The Kelly Criterion

The Kelly Criterion was developed by scientific researcher J.L. Kelly in 1956, and has become one of the world’s most well-known betting strategies. It is a method used to maximise the potential return of any particular bet or investment, and can be applied to any form of sports betting. It has also been widely used in financial markets. While there is a level of complexity involved in its use, as well as a degree of risk, it has become popular amongst bettors.

What is the Kelly Criterion?

The Kelly Criterion is a relatively simple mathematical formula that can be used to work out the ideal level of stake to be used for any particular bet by working out the expected level of return from the bet, and applying this to the bettor’s betting bank.

Although this sounds straightforward, there is an element of complication. One effect of the Kelly Criterion is that the greater the expected probability of the win, the higher the level of the stake, thus maximising the return. So to be able to use the formula in the most efficient way, you need to be able to calculate the chances of any particular bet being successful. How does it work?

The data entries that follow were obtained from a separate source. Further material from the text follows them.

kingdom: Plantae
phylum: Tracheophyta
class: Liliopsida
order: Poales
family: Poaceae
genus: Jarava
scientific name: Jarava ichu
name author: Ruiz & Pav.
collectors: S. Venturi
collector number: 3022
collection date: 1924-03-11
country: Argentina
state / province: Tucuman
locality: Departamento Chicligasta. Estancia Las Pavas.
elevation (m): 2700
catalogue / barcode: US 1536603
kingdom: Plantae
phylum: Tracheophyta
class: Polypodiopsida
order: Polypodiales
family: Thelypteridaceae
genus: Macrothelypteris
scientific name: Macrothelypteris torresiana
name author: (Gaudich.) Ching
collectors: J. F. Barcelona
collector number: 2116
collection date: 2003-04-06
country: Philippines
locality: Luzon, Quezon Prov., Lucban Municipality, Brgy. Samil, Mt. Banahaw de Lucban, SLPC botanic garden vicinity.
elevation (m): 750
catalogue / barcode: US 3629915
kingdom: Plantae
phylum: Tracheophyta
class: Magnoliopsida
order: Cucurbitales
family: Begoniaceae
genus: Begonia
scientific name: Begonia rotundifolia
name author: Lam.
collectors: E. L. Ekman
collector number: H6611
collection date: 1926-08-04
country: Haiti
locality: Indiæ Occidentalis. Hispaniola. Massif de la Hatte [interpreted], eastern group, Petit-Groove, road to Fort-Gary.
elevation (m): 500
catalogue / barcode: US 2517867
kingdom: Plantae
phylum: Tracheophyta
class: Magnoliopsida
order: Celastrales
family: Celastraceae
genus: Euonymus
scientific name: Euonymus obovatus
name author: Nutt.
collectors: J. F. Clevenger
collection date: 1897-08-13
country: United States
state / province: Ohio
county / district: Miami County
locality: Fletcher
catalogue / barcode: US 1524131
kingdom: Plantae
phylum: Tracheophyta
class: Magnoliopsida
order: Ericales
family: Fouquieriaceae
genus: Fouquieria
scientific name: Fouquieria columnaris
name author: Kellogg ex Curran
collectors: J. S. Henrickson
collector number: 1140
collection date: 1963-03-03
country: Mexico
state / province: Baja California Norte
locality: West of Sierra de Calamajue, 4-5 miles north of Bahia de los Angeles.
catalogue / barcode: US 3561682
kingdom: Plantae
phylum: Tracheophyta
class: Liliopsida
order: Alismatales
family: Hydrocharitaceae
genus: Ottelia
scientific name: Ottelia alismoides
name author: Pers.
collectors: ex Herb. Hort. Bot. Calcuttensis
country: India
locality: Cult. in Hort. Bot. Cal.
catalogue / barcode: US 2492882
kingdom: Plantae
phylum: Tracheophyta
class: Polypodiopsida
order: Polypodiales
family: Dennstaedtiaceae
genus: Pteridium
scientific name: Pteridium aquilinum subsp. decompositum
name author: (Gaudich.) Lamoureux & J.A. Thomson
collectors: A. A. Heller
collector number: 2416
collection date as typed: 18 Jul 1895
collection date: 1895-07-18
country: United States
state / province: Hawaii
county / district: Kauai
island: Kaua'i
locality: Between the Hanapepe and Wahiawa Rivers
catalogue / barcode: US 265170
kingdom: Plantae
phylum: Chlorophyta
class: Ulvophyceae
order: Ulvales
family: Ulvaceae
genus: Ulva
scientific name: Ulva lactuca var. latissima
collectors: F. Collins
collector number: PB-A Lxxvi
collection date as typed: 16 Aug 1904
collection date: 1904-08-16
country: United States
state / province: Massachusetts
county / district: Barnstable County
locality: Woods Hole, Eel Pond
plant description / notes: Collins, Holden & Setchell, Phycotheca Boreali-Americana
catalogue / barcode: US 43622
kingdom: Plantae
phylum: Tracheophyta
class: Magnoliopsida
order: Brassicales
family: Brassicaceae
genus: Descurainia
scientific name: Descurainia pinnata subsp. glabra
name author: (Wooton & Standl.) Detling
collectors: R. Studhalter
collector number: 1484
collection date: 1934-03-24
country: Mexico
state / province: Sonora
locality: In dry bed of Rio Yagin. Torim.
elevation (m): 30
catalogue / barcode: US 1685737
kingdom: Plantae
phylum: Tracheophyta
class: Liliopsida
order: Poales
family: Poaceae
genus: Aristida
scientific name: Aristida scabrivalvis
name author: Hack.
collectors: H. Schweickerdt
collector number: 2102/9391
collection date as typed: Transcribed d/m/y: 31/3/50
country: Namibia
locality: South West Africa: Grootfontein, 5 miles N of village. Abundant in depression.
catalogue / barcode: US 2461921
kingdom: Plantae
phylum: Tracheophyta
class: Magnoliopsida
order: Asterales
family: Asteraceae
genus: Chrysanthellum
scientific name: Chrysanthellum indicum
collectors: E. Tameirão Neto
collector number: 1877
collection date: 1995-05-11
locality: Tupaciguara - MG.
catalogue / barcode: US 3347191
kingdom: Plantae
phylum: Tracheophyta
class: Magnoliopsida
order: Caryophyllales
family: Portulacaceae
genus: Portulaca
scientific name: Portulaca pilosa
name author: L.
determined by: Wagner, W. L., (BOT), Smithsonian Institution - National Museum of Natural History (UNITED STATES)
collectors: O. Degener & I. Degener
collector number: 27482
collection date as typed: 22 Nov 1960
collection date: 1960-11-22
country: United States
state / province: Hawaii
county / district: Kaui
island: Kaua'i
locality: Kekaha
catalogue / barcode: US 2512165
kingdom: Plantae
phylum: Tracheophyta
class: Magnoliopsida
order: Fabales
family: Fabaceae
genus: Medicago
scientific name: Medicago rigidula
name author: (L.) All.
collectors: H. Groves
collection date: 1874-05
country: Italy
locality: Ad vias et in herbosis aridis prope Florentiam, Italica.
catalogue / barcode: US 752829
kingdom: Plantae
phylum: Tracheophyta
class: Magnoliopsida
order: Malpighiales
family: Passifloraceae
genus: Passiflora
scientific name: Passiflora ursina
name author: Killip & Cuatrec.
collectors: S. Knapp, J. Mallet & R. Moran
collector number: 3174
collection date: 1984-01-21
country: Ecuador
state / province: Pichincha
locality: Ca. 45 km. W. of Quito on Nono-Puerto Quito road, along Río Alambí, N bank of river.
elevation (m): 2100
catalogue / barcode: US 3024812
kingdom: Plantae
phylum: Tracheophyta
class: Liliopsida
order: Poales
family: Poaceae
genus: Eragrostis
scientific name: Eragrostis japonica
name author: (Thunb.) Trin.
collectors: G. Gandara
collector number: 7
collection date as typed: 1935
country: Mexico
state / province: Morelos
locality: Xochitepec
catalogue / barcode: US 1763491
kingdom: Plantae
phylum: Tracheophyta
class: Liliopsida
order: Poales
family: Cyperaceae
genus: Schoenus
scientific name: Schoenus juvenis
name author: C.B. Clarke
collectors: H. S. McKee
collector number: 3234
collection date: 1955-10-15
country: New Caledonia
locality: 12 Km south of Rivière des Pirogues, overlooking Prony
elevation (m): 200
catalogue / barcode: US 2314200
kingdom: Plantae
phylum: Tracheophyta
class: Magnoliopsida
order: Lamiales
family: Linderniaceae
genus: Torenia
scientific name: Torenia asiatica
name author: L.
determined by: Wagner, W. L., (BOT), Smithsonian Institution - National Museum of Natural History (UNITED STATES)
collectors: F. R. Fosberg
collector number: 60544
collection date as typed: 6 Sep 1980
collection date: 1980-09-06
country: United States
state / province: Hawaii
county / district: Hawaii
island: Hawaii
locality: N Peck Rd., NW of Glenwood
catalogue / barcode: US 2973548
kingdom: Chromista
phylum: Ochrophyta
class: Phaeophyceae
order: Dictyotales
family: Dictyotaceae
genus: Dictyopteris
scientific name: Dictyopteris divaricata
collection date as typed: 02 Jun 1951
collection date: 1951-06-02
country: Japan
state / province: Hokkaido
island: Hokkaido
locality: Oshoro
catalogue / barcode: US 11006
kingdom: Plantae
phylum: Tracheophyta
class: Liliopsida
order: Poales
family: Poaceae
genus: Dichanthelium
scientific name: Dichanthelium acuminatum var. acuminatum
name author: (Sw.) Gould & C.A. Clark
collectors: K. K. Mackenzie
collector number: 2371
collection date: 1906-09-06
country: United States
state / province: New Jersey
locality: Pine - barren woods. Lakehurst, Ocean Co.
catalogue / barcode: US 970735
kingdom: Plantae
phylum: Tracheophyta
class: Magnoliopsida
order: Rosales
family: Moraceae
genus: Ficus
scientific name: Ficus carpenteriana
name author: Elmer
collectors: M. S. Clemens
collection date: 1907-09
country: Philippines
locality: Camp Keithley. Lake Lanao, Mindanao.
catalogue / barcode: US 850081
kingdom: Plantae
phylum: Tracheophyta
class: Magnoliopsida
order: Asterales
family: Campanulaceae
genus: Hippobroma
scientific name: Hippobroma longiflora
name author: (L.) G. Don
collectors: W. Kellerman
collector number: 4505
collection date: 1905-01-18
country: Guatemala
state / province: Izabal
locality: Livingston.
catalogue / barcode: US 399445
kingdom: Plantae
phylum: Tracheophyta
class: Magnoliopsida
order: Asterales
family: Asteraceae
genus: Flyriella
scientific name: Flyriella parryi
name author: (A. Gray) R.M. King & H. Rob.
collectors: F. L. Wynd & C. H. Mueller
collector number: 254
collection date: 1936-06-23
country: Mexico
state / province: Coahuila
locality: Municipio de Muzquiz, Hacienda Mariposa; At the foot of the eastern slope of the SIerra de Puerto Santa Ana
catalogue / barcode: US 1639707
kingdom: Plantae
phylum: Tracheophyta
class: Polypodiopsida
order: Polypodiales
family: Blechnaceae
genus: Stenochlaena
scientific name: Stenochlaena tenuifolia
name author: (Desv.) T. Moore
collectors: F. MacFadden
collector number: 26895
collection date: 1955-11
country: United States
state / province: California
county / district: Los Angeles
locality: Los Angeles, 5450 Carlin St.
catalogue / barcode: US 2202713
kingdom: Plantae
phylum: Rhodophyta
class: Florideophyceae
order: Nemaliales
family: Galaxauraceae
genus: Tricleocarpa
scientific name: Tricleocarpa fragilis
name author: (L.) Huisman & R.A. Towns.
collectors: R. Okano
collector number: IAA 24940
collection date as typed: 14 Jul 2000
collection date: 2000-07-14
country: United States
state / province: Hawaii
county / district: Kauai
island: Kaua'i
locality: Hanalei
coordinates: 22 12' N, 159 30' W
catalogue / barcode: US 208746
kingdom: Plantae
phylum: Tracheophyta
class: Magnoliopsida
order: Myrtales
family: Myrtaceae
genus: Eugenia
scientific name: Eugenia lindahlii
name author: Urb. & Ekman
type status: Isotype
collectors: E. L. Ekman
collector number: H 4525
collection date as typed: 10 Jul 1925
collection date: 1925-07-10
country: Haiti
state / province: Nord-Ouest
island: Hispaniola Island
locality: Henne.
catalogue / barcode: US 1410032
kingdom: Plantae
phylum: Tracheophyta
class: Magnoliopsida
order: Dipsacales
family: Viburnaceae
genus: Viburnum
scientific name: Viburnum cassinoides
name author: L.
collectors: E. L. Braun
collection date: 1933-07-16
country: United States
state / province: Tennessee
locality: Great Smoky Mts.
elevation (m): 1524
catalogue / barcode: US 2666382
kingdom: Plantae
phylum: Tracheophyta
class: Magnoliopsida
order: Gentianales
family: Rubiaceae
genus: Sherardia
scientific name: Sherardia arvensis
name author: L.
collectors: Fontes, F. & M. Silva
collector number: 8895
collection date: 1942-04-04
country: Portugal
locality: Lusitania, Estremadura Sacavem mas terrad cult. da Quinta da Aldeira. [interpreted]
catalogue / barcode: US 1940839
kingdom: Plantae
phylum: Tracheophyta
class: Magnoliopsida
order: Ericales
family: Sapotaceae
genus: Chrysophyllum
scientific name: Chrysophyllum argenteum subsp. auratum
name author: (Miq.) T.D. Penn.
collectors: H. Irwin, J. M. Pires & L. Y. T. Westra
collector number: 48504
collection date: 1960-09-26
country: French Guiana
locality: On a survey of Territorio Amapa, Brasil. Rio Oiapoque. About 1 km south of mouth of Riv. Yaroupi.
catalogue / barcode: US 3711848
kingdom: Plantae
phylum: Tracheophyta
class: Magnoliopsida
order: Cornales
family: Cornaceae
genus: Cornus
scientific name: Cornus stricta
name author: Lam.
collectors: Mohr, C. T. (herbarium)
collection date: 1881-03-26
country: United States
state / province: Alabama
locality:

For the sake of demonstrating how the Kelly Criterion works, we can assume that you are able to assess the probability of a particular bet being successful with a reasonable degree of accuracy. With this information, we can then use the Kelly Criterion to calculate the stake, by working out the following simple formula:

(bp – q) / b = f

In this equation, ‘b’ refers to the multiple of the available odds on the bet in question. For example, if the decimal odds for a bet are 4.0, then ‘b’ is 3. The letters ‘p’ and ‘q’ refer to the probability of the bet winning and losing respectively. So if a bet has a 55% chance of being successful, then p will be 0.55 and q will be 0.45. Finally, ‘f’ is the answer to the equation and refers to the fraction of your total betting bank that you should use in this bet.

If we take an example of a bet where the decimal odds are 4.0 and the probability of the bet winning are 35%, we can apply the relevant figures to the equation as follows:

((3*0.35)-0.65) / 2 = 0.4

Based on the Kelly Criterion, for this bet, although the probability of losing is higher than the probability of winning, you should be staking 40% of your betting bank. The importance of value

An important aspect of the Kelly Criterion is that it can also tell you when a bet offers value. Value is a vital concept in sports betting. Broadly speaking, you have found a value bet when the probability of its being successful is higher than the implied probability of the odds for that bet. For example, if the decimal odds of a bet are 4.0, then the implied probability of that bet is 25% or 0.25. If you think that the likelihood of the bet being successful is greater than 25%, then you have identified a bet with a positive expected value.

In the example above, the answer to the Kelly Criterion formula is a positive number. This tells you that you have identified a bet with value. If the answer to the equation had been a negative number, this would show that the bet did not have positive expected value, or in other words, that the likelihood of the bet being successful was smaller than the implied probability of the odds. Since it is a fundamental rule of betting that you should only bet when there is a positive value expectation, when it throws up a negative number, the Kelly Criterion is effectively telling you that you shouldn’t bet. The main advantage of the Kelly Criterion is that it helps a bettor to strike the right balance between risk and safety, between growing a betting bank and safeguarding it. By increasing the size of the wager in proportion to the expected value, you are maximising your edge, and for those who are adept at calculating the probability of a bet being successful, the Kelly Criterion offers the most effective way to profit from their skill.

Another advantage of the Kelly Criterion is that the system is relatively easy to use. Once you have carried out the calculations a few times, it becomes familiar, and if you do need help, there are a number of free Kelly Criterion calculators online. The system also helps you to spot bets that don’t offer value. When the formula throws up an answer with a negative number, you have a useful warning not to bet.